The Centers for Disease Control and Prevention is recommending that everyone 13 to 64 be tested at least once for HIV and those with high-risk behavior be tested annually. When laws in Hawaii, New York and other states were enacted during the early days of the AIDS epidemic, many people avoided being tested because of their fear of being stigmatized.
Hawaii's law states that a person may not be tested for HIV without his or her informed written consent. Also, anyone subject to a test is required to be afforded counseling. A law that was intended to protect privacy has become a hindrance in trying to contain the disease.
About 40,000 Americans become infected each year, and many are teenagers infected by heterosexual sex. The agency estimates that 1 million Americans have the disease, and that one-fourth of those don't know they are infected.
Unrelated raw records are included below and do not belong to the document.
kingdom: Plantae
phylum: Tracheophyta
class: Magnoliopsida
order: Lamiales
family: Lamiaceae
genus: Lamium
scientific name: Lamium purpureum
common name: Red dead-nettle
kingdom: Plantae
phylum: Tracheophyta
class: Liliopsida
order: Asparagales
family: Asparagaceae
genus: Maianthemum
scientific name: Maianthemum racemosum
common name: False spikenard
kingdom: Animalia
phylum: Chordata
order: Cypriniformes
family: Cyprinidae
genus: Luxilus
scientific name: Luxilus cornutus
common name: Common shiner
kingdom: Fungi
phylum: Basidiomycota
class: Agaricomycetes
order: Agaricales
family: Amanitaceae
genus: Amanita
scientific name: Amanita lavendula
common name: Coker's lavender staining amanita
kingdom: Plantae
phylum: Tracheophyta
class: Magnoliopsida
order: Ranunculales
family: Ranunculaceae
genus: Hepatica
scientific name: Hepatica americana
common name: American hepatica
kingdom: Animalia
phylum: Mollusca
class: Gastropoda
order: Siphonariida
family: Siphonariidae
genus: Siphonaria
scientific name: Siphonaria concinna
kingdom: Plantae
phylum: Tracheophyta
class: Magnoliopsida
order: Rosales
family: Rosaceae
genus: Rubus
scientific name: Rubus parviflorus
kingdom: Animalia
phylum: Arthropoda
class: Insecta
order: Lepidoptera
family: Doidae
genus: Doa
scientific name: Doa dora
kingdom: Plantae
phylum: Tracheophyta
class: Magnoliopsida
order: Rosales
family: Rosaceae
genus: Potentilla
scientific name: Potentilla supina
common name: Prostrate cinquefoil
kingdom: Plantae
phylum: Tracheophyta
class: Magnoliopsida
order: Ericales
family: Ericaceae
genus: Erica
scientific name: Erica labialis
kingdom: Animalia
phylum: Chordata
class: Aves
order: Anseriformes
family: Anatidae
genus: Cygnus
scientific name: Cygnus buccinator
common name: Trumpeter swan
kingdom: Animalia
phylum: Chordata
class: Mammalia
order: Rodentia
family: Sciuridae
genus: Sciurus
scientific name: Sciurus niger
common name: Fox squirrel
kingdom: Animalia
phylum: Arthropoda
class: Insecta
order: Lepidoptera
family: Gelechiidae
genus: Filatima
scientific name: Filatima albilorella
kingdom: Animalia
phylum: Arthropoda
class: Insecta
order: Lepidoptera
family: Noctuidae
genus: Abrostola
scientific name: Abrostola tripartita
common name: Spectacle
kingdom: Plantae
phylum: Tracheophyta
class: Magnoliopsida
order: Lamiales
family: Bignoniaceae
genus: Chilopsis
San Francisco's public medical clinics and hospitals changed their policy four months ago, dropping its requirement of written consent and counseling sessions for HIV tests. Under the old policy, patients who had been screened and tested for various conditions had not been tested at the same time for HIV.
"The several layers of paperwork, the required counseling for HIV testing, they were actually a barrier," physician Jeffrey Klausner of the city Department of Public Health told the San Francisco Chronicle. Ideally, patients should be informed and, if they wish, counseled about HIV testing, but the paperwork should be eliminated.